Having worked a good bit with ColdFusion web forms, I was excited about the first session. I walked in close to a half hour early. Here was a bunch of folks with their heads buried in their laptops. Nobody looked up. I was thinking to myself. Okay, now what have I gotten myself into. I was new to the group, didn’t have a tablet or laptop, and my Windows 8 phone battery was dead from chatting to friends and family almost the whole way to Nashville. I asked my well-prepared neighbor to my left, “You don’t happen to have a cell phone charger in your bag. Do you?” “Sure don’t. Sorry. That’s a pain. ” Then, he turned his attention back to his laptop. I’m thinking to myself: Please don’t let this be a “follow along with your laptop session.” Well, it wasn’t. Joel Norris mostly asked questions and talked. It was okay, but I had not used some of the tools that he was talking about. It wasn’t exactly what I had envisioned.
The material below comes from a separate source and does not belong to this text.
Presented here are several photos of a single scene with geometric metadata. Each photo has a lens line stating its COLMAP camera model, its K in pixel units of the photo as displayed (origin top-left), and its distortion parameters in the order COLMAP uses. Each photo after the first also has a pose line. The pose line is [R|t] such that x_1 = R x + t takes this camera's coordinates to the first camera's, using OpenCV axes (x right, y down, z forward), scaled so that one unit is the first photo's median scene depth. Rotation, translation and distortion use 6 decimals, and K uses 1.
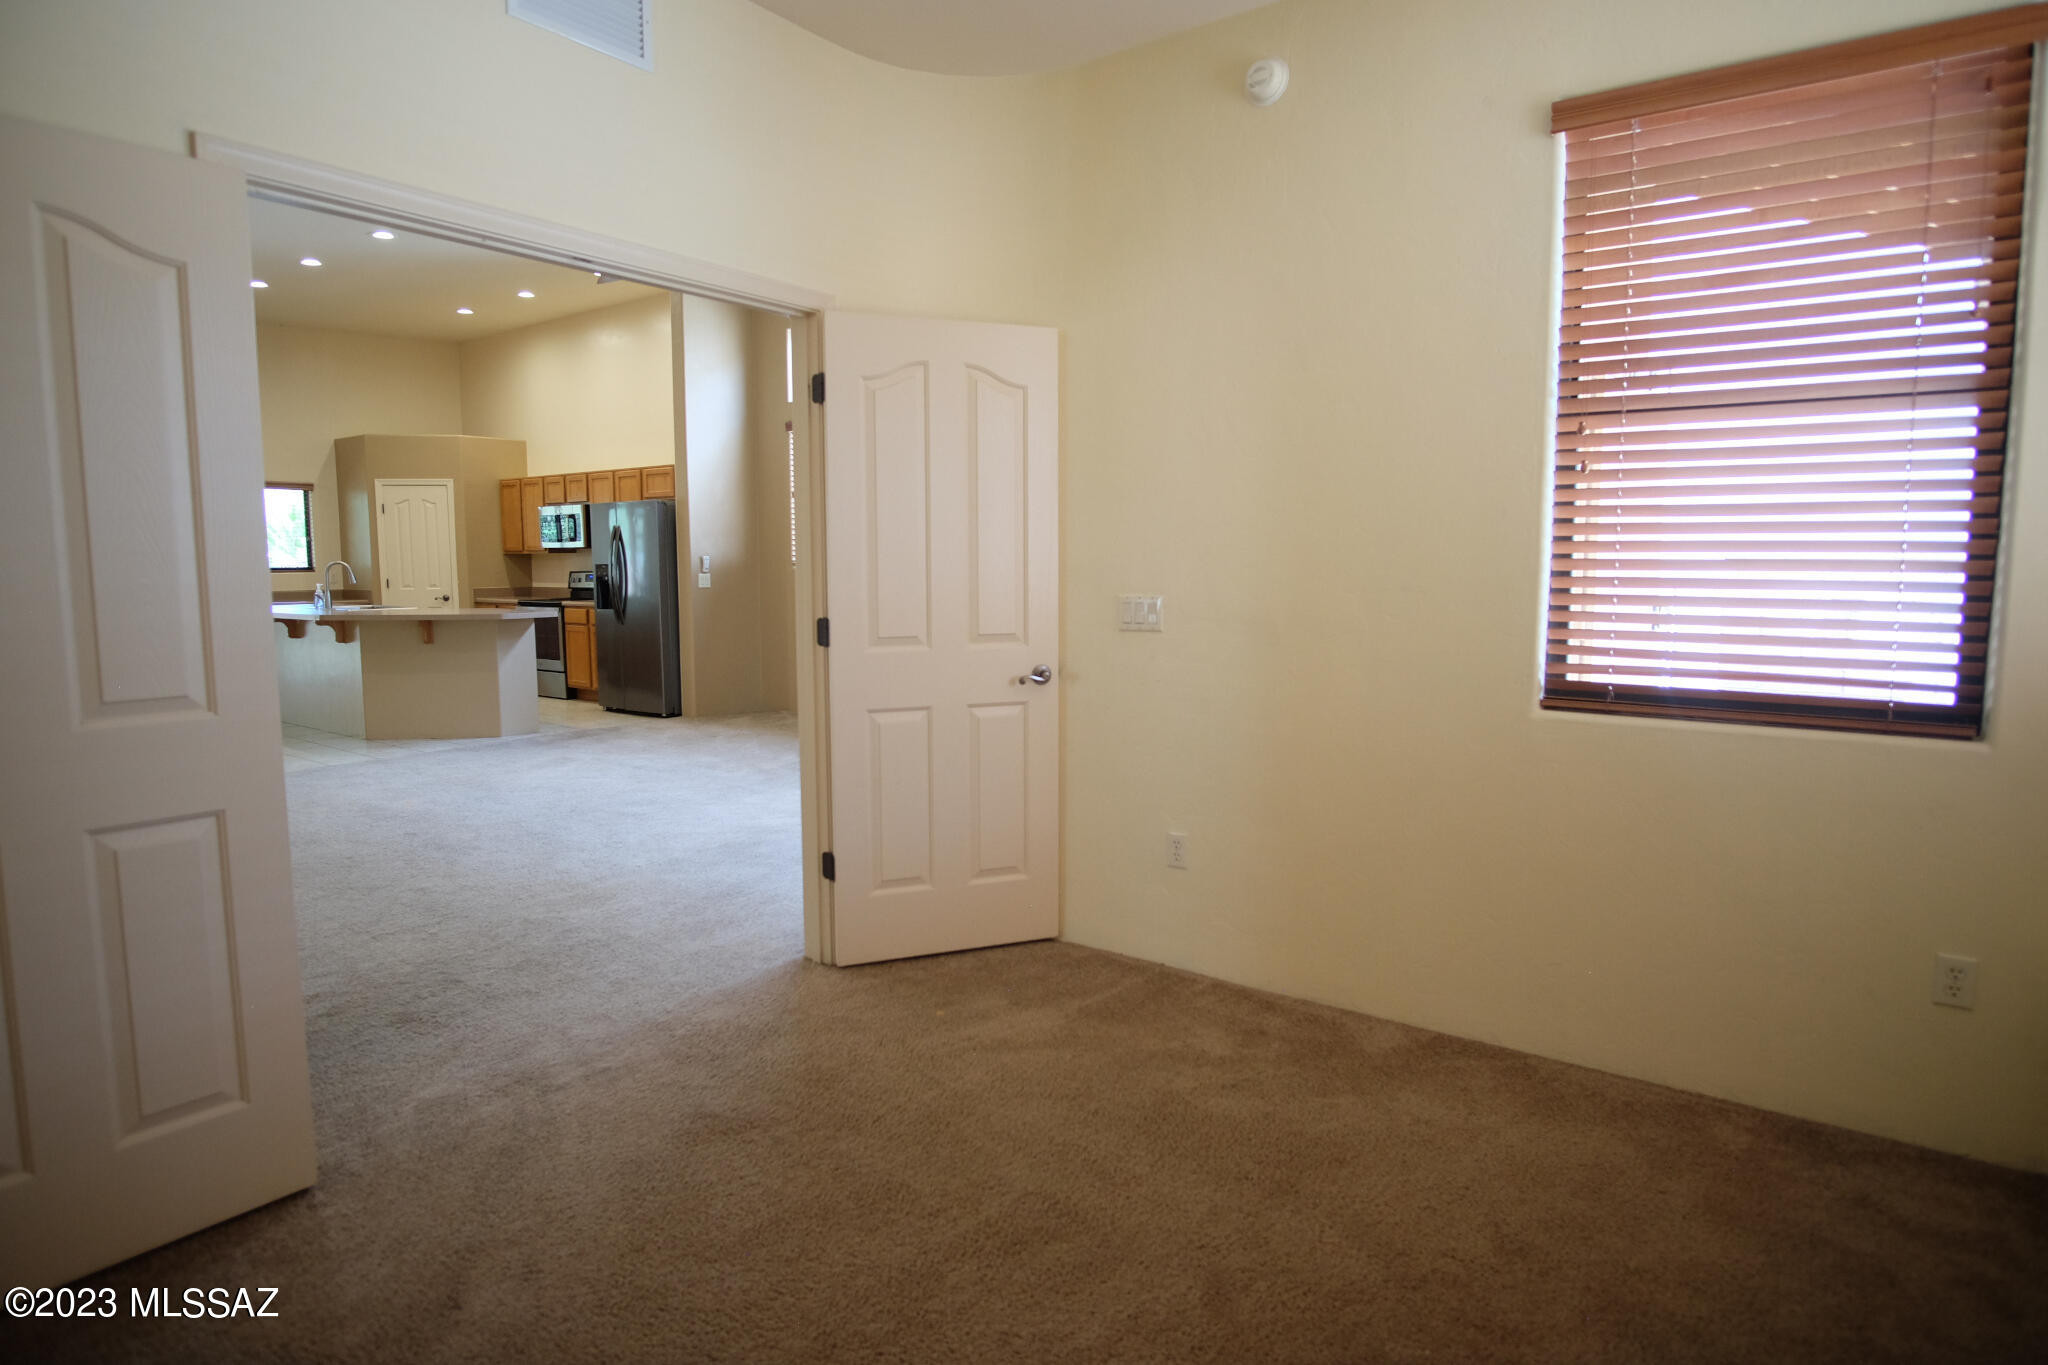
lens RADIAL K [[1099.3, 0, 1024.4], [0, 1099.3, 663.4], [0, 0, 1]] dist [-0.025607, 0.001947]
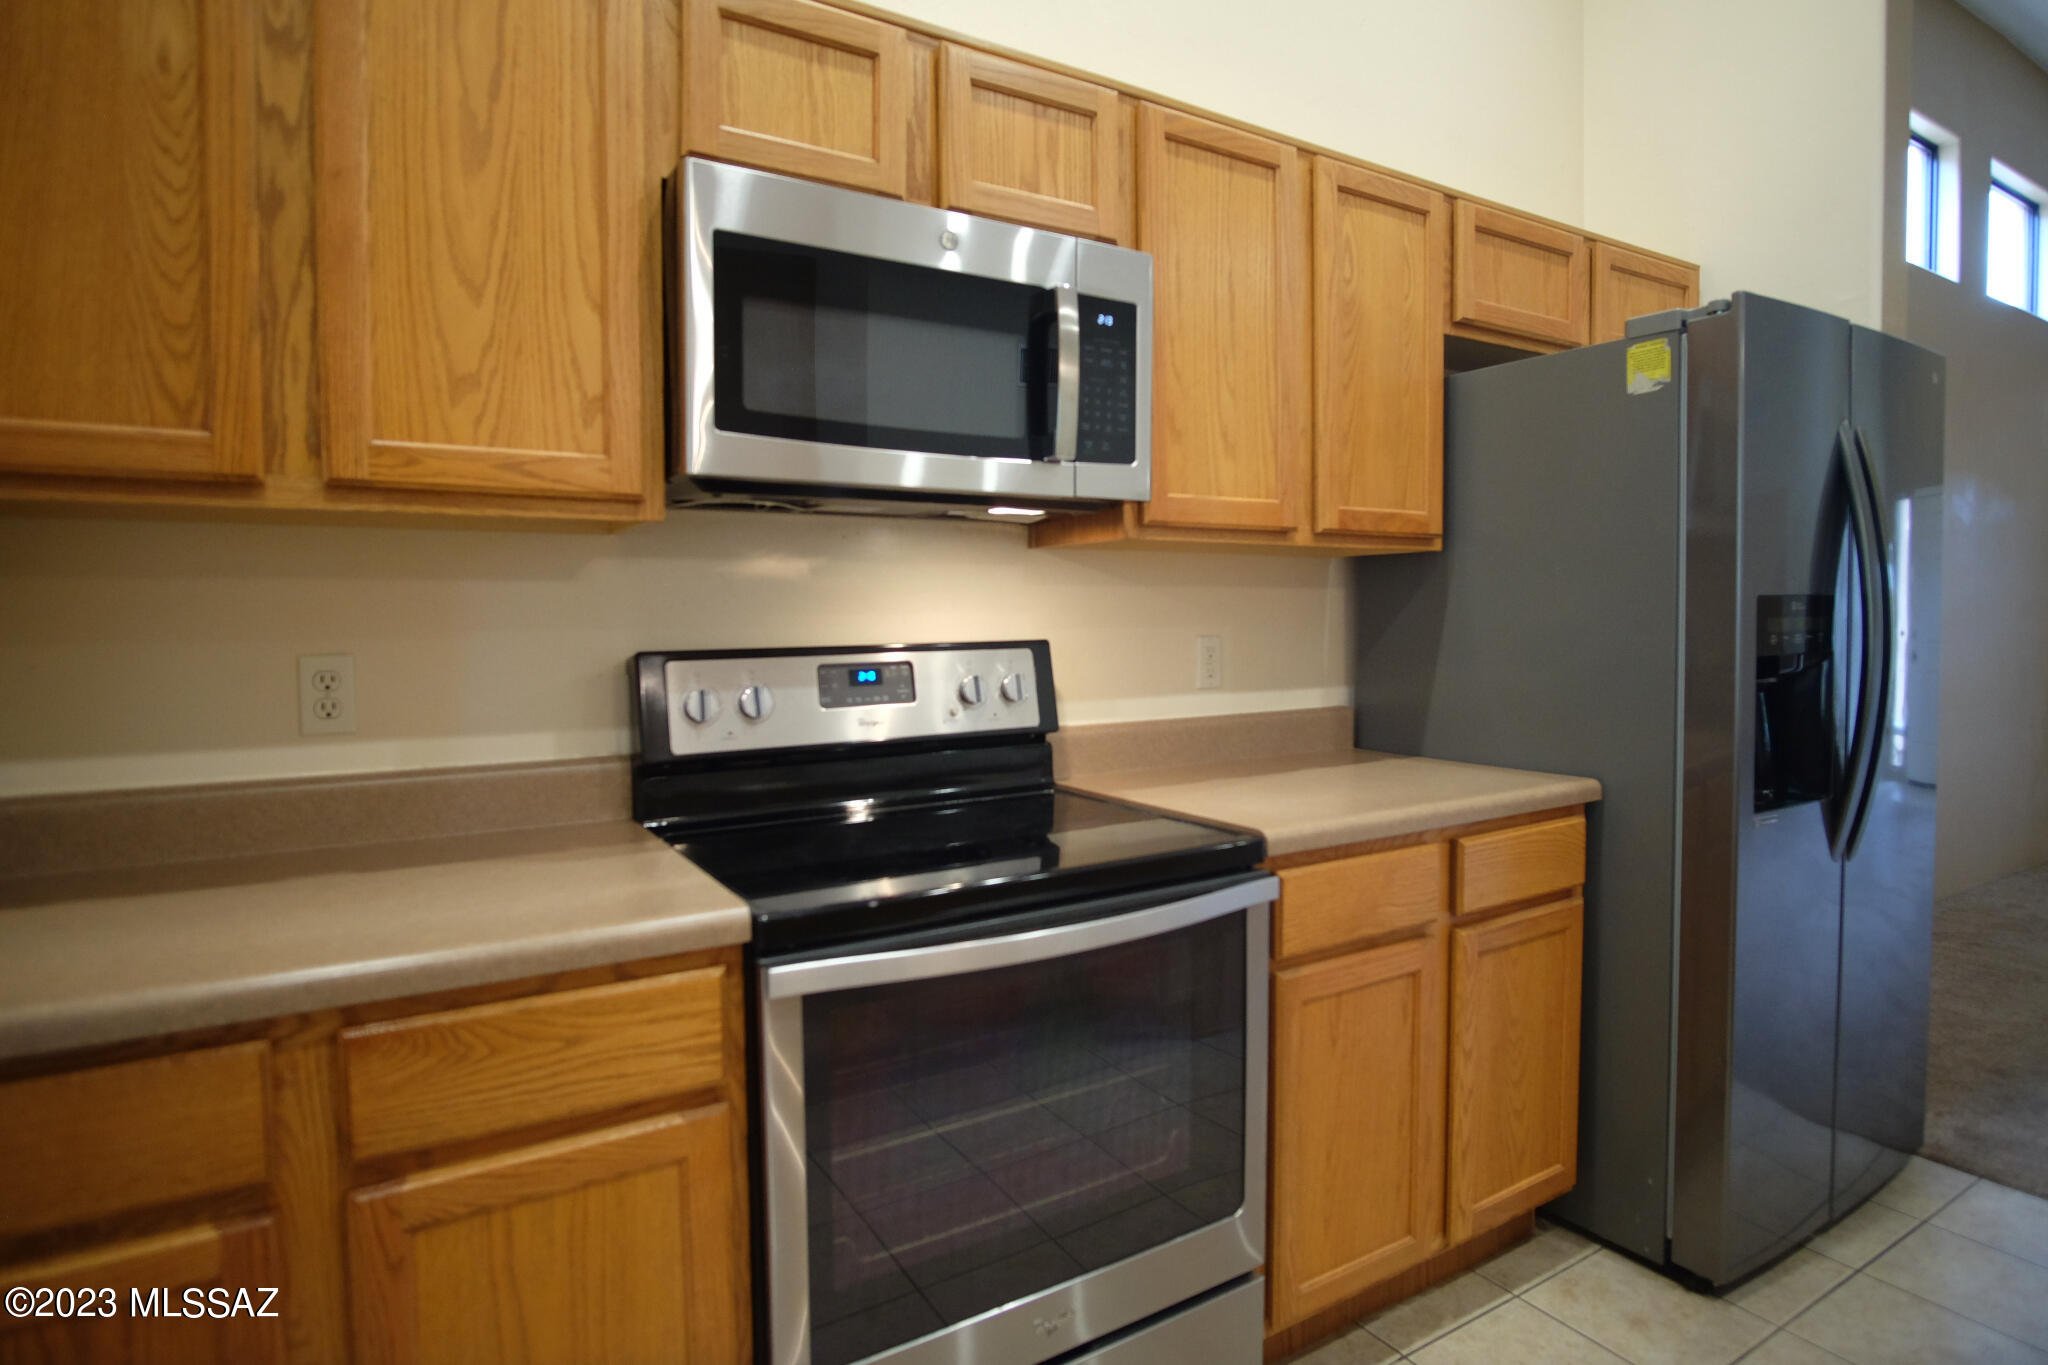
lens RADIAL K [[1099.3, 0, 1024.4], [0, 1099.3, 663.4], [0, 0, 1]] dist [-0.025607, 0.001947]
pose [[0.390581, -0.040204, 0.919690, -0.576230], [0.092246, 0.995727, 0.004353, -0.083657], [-0.915935, 0.083137, 0.392620, 0.956594]]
I was blown away by how good John Householder held my attention with his Wireframes talk. Wearing a hard hat, he set us up for wondering where he was going to take us. Building a website is like building a house. You really need a decent blueprint before you start building. Lots of good information about how you need to consider mobile users and their smaller footprint and if things will wrap as you would like. Good stuff to know. Click here to go to his Wireframes slides .
I had no idea what the keynote speaker was going to be about. Since I can’t hear thunder, I usually sit front and center. Not long before Kate O’Neill started her talk, she looked at me and quizzed, “Hair check?” I replied, “You’re good.” Now, how in the world did she know out of this full room of people that I was the one with a beauty license? :) She was a fabulous speaker. I would recommend that you hear her talk if you get a chance.
Prior to [meta]marketer, Kate’s experience included the first content management role at Netflix, leading cutting-edge online optimization work at Magazines.com, developing Toshiba America‘s first intranet, building the first departmental website at the University of Illinois at Chicago, and holding leadership positions in a variety of digital content and technology start-ups. (http://metamarketer.com/about/kate-oneill/)
Being a language major in college (I think… major in German and minor in Russian), WordCamp was a good fit for her. Also, she is now a singer/songwriter. At places other than Nashville, you can sing your song, get a round of applause, and hear “Great song!” from the audience. What’s different in Nashville? You can sing, get a round of applause, and hear “Great song! We need to write together sometime.” It is the same way in the Nashville technology world. There is great collaboration going on.
After lunch, I cut out for a bit and found Nashville’s Costco to get gas and fruit. Both are great. I was late getting back for the SEO session.
Steve Wilkison created his simple but impressive slideshow on queries using WordPress. Click here to go step through it. He certainly covered a lot of ground given about 30 min for his talk and 10-15 min for Q&A. It was well worth my time.
The last session by the Ninja Forms guy, James Laws, was direct, honest, and hilarious.
- Build something worth selling. Scratch your own itch.
- Choose what works for you: paid products, subscriptions, freemium. No right answer for everybody.
- Setting your price. Costs are recurring, so your price should be, too. Price is a terrible differentiator.
- Get your product known and used.
- Support your product without going broke. Write great documentation.
Find a mentor.
This was a real shot in the arm for me. It made me want to go create something and maybe start a WordPress User Group in Knoxville. Mark Tune suggested that I check out nashvillemeetups.com.